Print the lines of the material from its beginning through the line that contains "Identify the document", both ends included, and omit any pictures from your answer.

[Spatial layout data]
################
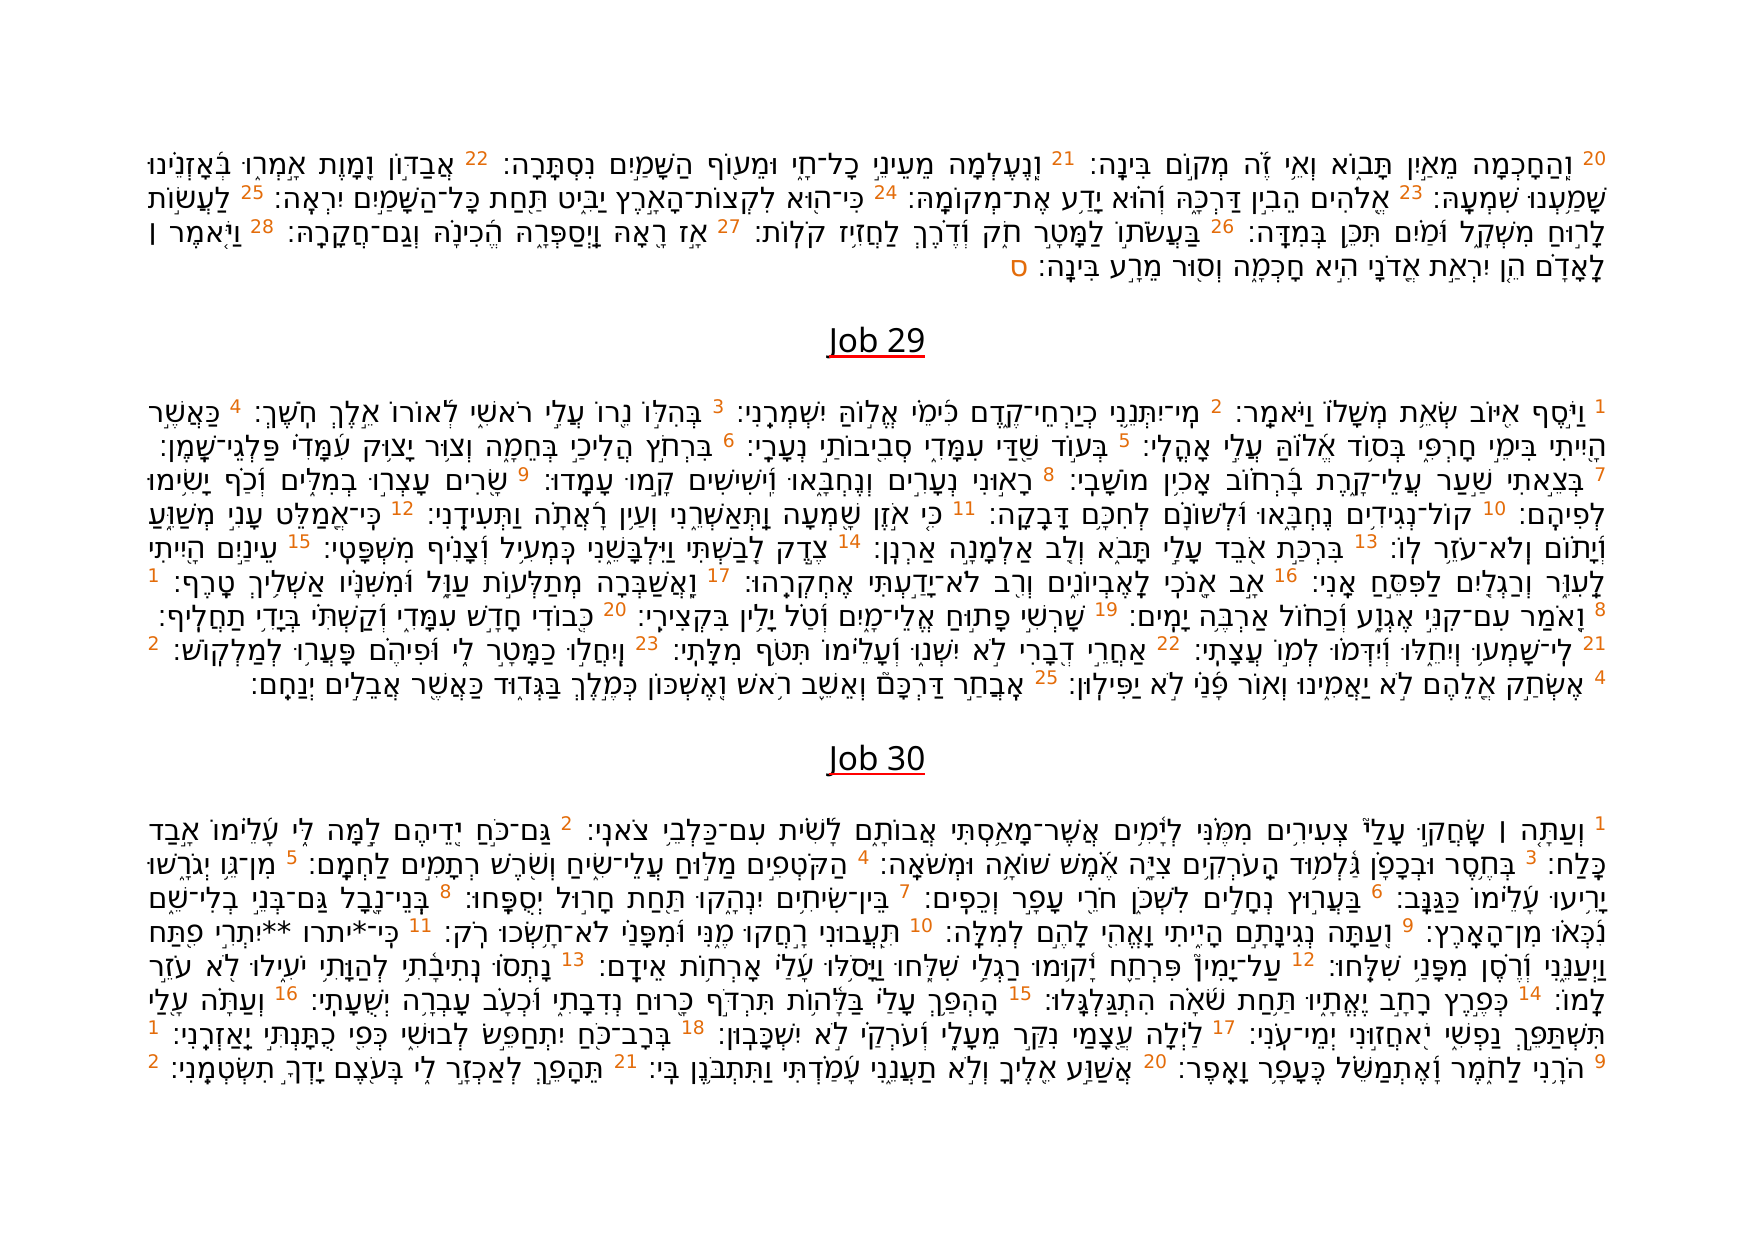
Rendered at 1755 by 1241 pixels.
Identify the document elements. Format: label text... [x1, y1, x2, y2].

text 20 וְֽ֭הַחָכְמָה מֵאַ֣יִן תָּב֑וֹא וְאֵ֥י זֶ֝֗ה מְק֣וֹם בִּינָֽה׃ ‬‬21 וְֽ֭נֶעֶלְמָה מֵעֵינֵ֣י כָל־חָ֑י וּמֵע֖וֹף הַשָּׁמַ֣יִם נִסְתָּֽרָה׃ ‬‬22 אֲבַדּ֣וֹן וָ֭מָוֶת אָ֣מְר֑וּ בְּ֝אָזְנֵ֗ינוּ שָׁמַ֥עְנוּ שִׁמְעָֽהּ׃ ‬‬23 אֱ֭לֹהִים הֵבִ֣ין דַּרְכָּ֑הּ וְ֝ה֗וּא יָדַ֥ע אֶת־מְקוֹמָֽהּ׃ ‬‬24 כִּי־ה֭וּא לִקְצוֹת־הָאָ֣רֶץ יַבִּ֑יט תַּ֖חַת כָּל־הַשָּׁמַ֣יִם יִרְאֶֽה׃ ‬‬25 לַעֲשׂ֣וֹת לָר֣וּחַ מִשְׁקָ֑ל וּ֝מַ֗יִם תִּכֵּ֥ן בְּמִדָּֽה׃ ‬‬26 בַּעֲשֹׂת֣וֹ לַמָּטָ֣ר חֹ֑ק וְ֝דֶ֗רֶךְ לַחֲזִ֥יז קֹלֽוֹת׃ ‬‬27 אָ֣ז רָ֭אָהּ וַֽיְסַפְּרָ֑הּ הֱ֝כִינָ֗הּ וְגַם־חֲקָרָֽהּ׃ ‬‬28 וַיֹּ֤אמֶר ׀ לָֽאָדָ֗ם הֵ֤ן יִרְאַ֣ת אֲ֭דֹנָי הִ֣יא חָכְמָ֑ה וְס֖וּר מֵרָ֣ע בִּינָֽה׃ ס ‬‬ [148, 148, 1606, 283]
text Job 30 [148, 734, 1606, 780]
text 1 וַיֹּ֣סֶף אִ֭יּוֹב שְׂאֵ֥ת מְשָׁל֗וֹ וַיֹּאמַֽר׃ ‬‬‬2 מִֽי־יִתְּנֵ֥נִי כְיַרְחֵי־קֶ֑דֶם כִּ֝ימֵ֗י אֱל֣וֹהַּ יִשְׁמְרֵֽנִי׃ ‬‬3 בְּהִלּ֣וֹ נֵ֭רוֹ עֲלֵ֣י רֹאשִׁ֑י לְ֝אוֹרוֹ אֵ֣לֶךְ חֹֽשֶׁךְ׃ ‬‬4 כַּאֲשֶׁ֣ר הָ֭יִיתִי בִּימֵ֣י חָרְפִּ֑י בְּס֥וֹד אֱ֝ל֗וֹהַּ עֲלֵ֣י אָהֳלִֽי׃ ‬‬5 בְּע֣וֹד שַׁ֭דַּי עִמָּדִ֑י סְבִ֖יבוֹתַ֣י נְעָרָֽי׃ ‬‬6 בִּרְחֹ֣ץ הֲלִיכַ֣י בְּחֵמָ֑ה וְצ֥וּר יָצ֥וּק עִ֝מָּדִ֗י פַּלְגֵי־שָֽׁמֶן׃ ‬‬7 בְּצֵ֣אתִי שַׁ֣עַר עֲלֵי־קָ֑רֶת בָּ֝רְח֗וֹב אָכִ֥ין מוֹשָׁבִֽי׃ ‬‬8 רָא֣וּנִי נְעָרִ֣ים וְנֶחְבָּ֑אוּ וִֽ֝ישִׁישִׁים קָ֣מוּ עָמָֽדוּ׃ ‬‬9 שָׂ֭רִים עָצְר֣וּ בְמִלִּ֑ים וְ֝כַ֗ף יָשִׂ֥ימוּ לְפִיהֶֽם׃ ‬‬10 קוֹל־נְגִידִ֥ים נֶחְבָּ֑אוּ וּ֝לְשׁוֹנָ֗ם לְחִכָּ֥ם דָּבֵֽקָה׃ ‬‬11 כִּ֤י אֹ֣זֶן שָׁ֭מְעָה וַֽתְּאַשְּׁרֵ֑נִי וְעַ֥ין רָ֝אֲתָ֗ה וַתְּעִידֵֽנִי׃ ‬‬12 כִּֽי־אֲ֭מַלֵּט עָנִ֣י מְשַׁוֵּ֑עַ וְ֝יָת֗וֹם וְֽלֹא־עֹזֵ֥ר לֽוֹ׃ ‬‬13 בִּרְכַּ֣ת אֹ֭בֵד עָלַ֣י תָּבֹ֑א וְלֵ֖ב אַלְמָנָ֣ה אַרְנִֽן׃ ‬‬14 צֶ֣דֶק לָ֭בַשְׁתִּי וַיִּלְבָּשֵׁ֑נִי כִּֽמְעִ֥יל וְ֝צָנִ֗יף מִשְׁפָּטִֽי׃ ‬‬15 עֵינַ֣יִם הָ֭יִיתִי לַֽעִוֵּ֑ר וְרַגְלַ֖יִם לַפִּסֵּ֣חַ אָֽנִי׃ ‬‬16 אָ֣ב אָ֭נֹכִֽי לָֽאֶבְיוֹנִ֑ים וְרִ֖ב לֹא־יָדַ֣עְתִּי אֶחְקְרֵֽהוּ׃ ‬‬17 וָֽ֭אֲשַׁבְּרָה מְתַלְּע֣וֹת עַוָּ֑ל וּ֝מִשִּׁנָּ֗יו אַשְׁלִ֥יךְ טָֽרֶף׃ ‬‬18 וָ֭אֹמַר עִם־קִנִּ֣י אֶגְוָ֑ע וְ֝כַח֗וֹל אַרְבֶּ֥ה יָמִֽים׃ ‬‬19 שָׁרְשִׁ֣י פָת֣וּחַ אֱלֵי־מָ֑יִם וְ֝טַ֗ל יָלִ֥ין בִּקְצִירֽ͏ִי׃ ‬‬20 כְּ֭בוֹדִי חָדָ֣שׁ עִמָּדִ֑י וְ֝קַשְׁתִּ֗י בְּיָדִ֥י תַחֲלִֽיף׃ ‬‬21 לִֽי־שָׁמְע֥וּ וְיִחֵ֑לּוּ וְ֝יִדְּמ֗וּ לְמ֣וֹ עֲצָתִֽי׃ ‬‬22 אַחֲרֵ֣י דְ֭בָרִי לֹ֣א יִשְׁנ֑וּ וְ֝עָלֵ֗ימוֹ תִּטֹּ֥ף מִלָּתִֽי׃ ‬‬23 וְיִֽחֲל֣וּ כַמָּטָ֣ר לִ֑י וּ֝פִיהֶ֗ם פָּעֲר֥וּ לְמַלְקֽוֹשׁ׃ ‬‬24 אֶשְׂחַ֣ק אֲ֭לֵהֶם לֹ֣א יַאֲמִ֑ינוּ וְא֥וֹר פָּ֝נַ֗י לֹ֣א יַפִּילֽוּן׃ ‬‬25 אֶֽבֲחַ֣ר דַּרְכָּם֮ וְאֵשֵׁ֢ב רֹ֥אשׁ וְ֭אֶשְׁכּוֹן כְּמֶ֣לֶךְ בַּגְּד֑וּד כַּאֲשֶׁ֖ר אֲבֵלִ֣ים יְנַחֵֽם׃ ‬‬ [148, 396, 1606, 701]
text Job 29 [148, 317, 1606, 362]
text 1 וְעַתָּ֤ה ׀ שָֽׂחֲק֣וּ עָלַי֮ צְעִירִ֥ים מִמֶּ֗נִּי לְיָ֫מִ֥ים אֲשֶׁר־מָאַ֥סְתִּי אֲבוֹתָ֑ם לָ֝שִׁ֗ית עִם־כַּלְבֵ֥י צֹאנִֽי׃ 2 גַּם־כֹּ֣חַ יְ֭דֵיהֶם לָ֣מָּה לִּ֑י עָ֝לֵ֗ימוֹ אָ֣בַד כָּֽלַח׃ ‬‬3 בְּחֶ֥סֶר וּבְכָפָ֗ן גַּ֫לְמ֥וּד הַֽעֹרְקִ֥ים צִיָּ֑ה אֶ֝֗מֶשׁ שׁוֹאָ֥ה וּמְשֹׁאָֽה׃ ‬‬4 הַקֹּטְפִ֣ים מַלּ֣וּחַ עֲלֵי־שִׂ֑יחַ וְשֹׁ֖רֶשׁ רְתָמִ֣ים לַחְמָֽם׃ ‬‬5 מִן־גֵּ֥ו יְגֹרָ֑שׁוּ יָרִ֥יעוּ עָ֝לֵ֗ימוֹ כַּגַּנָּֽב׃ ‬‬6 בַּעֲר֣וּץ נְחָלִ֣ים לִשְׁכֹּ֑ן חֹרֵ֖י עָפָ֣ר וְכֵפִֽים׃ ‬‬7 בֵּין־שִׂיחִ֥ים יִנְהָ֑קוּ תַּ֖חַת חָר֣וּל יְסֻפָּֽחוּ׃ ‬‬8 בְּֽנֵי־נָ֭בָל גַּם־בְּנֵ֣י בְלִי־שֵׁ֑ם נִ֝כְּא֗וּ מִן־הָאָֽרֶץ׃ ‬‬9 וְ֭עַתָּה נְגִינָתָ֣ם הָיִ֑יתִי וָאֱהִ֖י לָהֶ֣ם לְמִלָּֽה׃ ‬‬10 תִּֽ֭עֲבוּנִי רָ֣חֲקוּ מֶ֑נִּי וּ֝מִפָּנַ֗י לֹא־חָ֥שְׂכוּ רֹֽק׃ ‬‬11 כִּֽי־*יתרו **יִתְרִ֣י פִ֭תַּח וַיְעַנֵּ֑נִי וְ֝רֶ֗סֶן מִפָּנַ֥י שִׁלֵּֽחוּ׃ ‬‬12 עַל־יָמִין֮ פִּרְחַ֢ח יָ֫ק֥וּמוּ רַגְלַ֥י שִׁלֵּ֑חוּ וַיָּסֹ֥לּוּ עָ֝לַ֗י אָרְח֥וֹת אֵידָֽם׃ ‬‬13 נָתְס֗וּ נְֽתִיבָ֫תִ֥י לְהַוָּתִ֥י יֹעִ֑ילוּ לֹ֖א עֹזֵ֣ר לָֽמוֹ׃ ‬‬14 כְּפֶ֣רֶץ רָחָ֣ב יֶאֱתָ֑יוּ תַּ֥חַת שֹׁ֝אָ֗ה הִתְגַּלְגָּֽלוּ׃ ‬‬15 הָהְפַּ֥ךְ עָלַ֗י בַּלָּ֫ה֥וֹת תִּרְדֹּ֣ף כָּ֭רוּחַ נְדִבָתִ֑י וּ֝כְעָ֗ב עָבְרָ֥ה יְשֻׁעָתִֽי׃ ‬‬16 וְעַתָּ֗ה עָ֭לַי תִּשְׁתַּפֵּ֣ךְ נַפְשִׁ֑י יֹ֭אחֲז֣וּנִי יְמֵי־עֹֽנִי׃ ‬‬17 לַ֗יְלָה עֲ֭צָמַי נִקַּ֣ר מֵעָלָ֑י וְ֝עֹרְקַ֗י לֹ֣א יִשְׁכָּבֽוּן׃ ‬‬18 בְּרָב־כֹּ֭חַ יִתְחַפֵּ֣שׂ לְבוּשִׁ֑י כְּפִ֖י כֻתָּנְתִּ֣י יַֽאַזְרֵֽנִי׃ ‬‬19 הֹרָ֥נִי לַחֹ֑מֶר וָ֝אֶתְמַשֵּׁ֗ל כֶּעָפָ֥ר וָאֵֽפֶר׃ ‬‬20 אֲשַׁוַּ֣ע אֵ֭לֶיךָ וְלֹ֣א תַעֲנֵ֑נִי עָ֝מַ֗דְתִּי וַתִּתְבֹּ֥נֶן בִּֽי׃ ‬‬21 תֵּהָפֵ֣ךְ לְאַכְזָ֣ר לִ֑י בְּעֹ֖צֶם יָדְךָ֣ תִשְׂטְמֵֽנִי׃ ‬‬22 תִּשָּׂאֵ֣נִי אֶל־ר֖וּחַ תַּרְכִּיבֵ֑נִי וּ֝תְמֹגְגֵ֗נִי *תשוה **תּוּשִׁיָּֽה׃ ‬‬23 כִּֽי־יָ֭דַעְתִּי מָ֣וֶת תְּשִׁיבֵ֑נִי וּבֵ֖ית מוֹעֵ֣ד לְכָל־חָֽי׃ ‬‬24 אַ֣ךְ לֹא־בְ֭עִי יִשְׁלַח־יָ֑ד אִם־בְּ֝פִיד֗וֹ לָהֶ֥ן שֽׁוּעַ׃ ‬‬25 אִם־לֹ֣א בָ֭כִיתִי לִקְשֵׁה־י֑וֹם עָֽגְמָ֥ה נַ֝פְשִׁ֗י לָאֶבְיֽוֹן׃ ‬‬26 כִּ֤י ט֣וֹב קִ֭וִּיתִי וַיָּ֣בֹא רָ֑ע וַֽאֲיַחֲלָ֥ה לְ֝א֗וֹר וַיָּ֥בֹא אֹֽפֶל׃ ‬‬27 מֵעַ֖י רֻתְּח֥וּ וְלֹא־דָ֗מּוּ קִדְּמֻ֥נִי יְמֵי־עֹֽנִי׃ ‬‬28 קֹדֵ֣ר הִ֭לַּכְתִּי בְּלֹ֣א חַמָּ֑ה קַ֖מְתִּי בַקָּהָ֣ל אֲשַׁוֵּֽעַ׃ ‬‬29 אָ֭ח הָיִ֣יתִי לְתַנִּ֑ים וְ֝רֵ֗עַ לִבְנ֥וֹת יַעֲנָֽה׃ ‬‬30 ע֭וֹרִי שָׁחַ֣ר מֵעָלָ֑י וְעַצְמִי־חָ֝֗רָה מִנִּי־חֹֽרֶב׃ ‬‬31 וַיְהִ֣י לְ֭אֵבֶל כִּנֹּרִ֑י וְ֝עֻגָבִ֗י לְק֣וֹל בֹּכִֽים׃ ‬‬ [148, 813, 1606, 1085]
################
**TASK RESULT**
Rendered at 1755 by 1241 pixels.
Identify the document elements. Format: label text... [x1, y1, x2, y2].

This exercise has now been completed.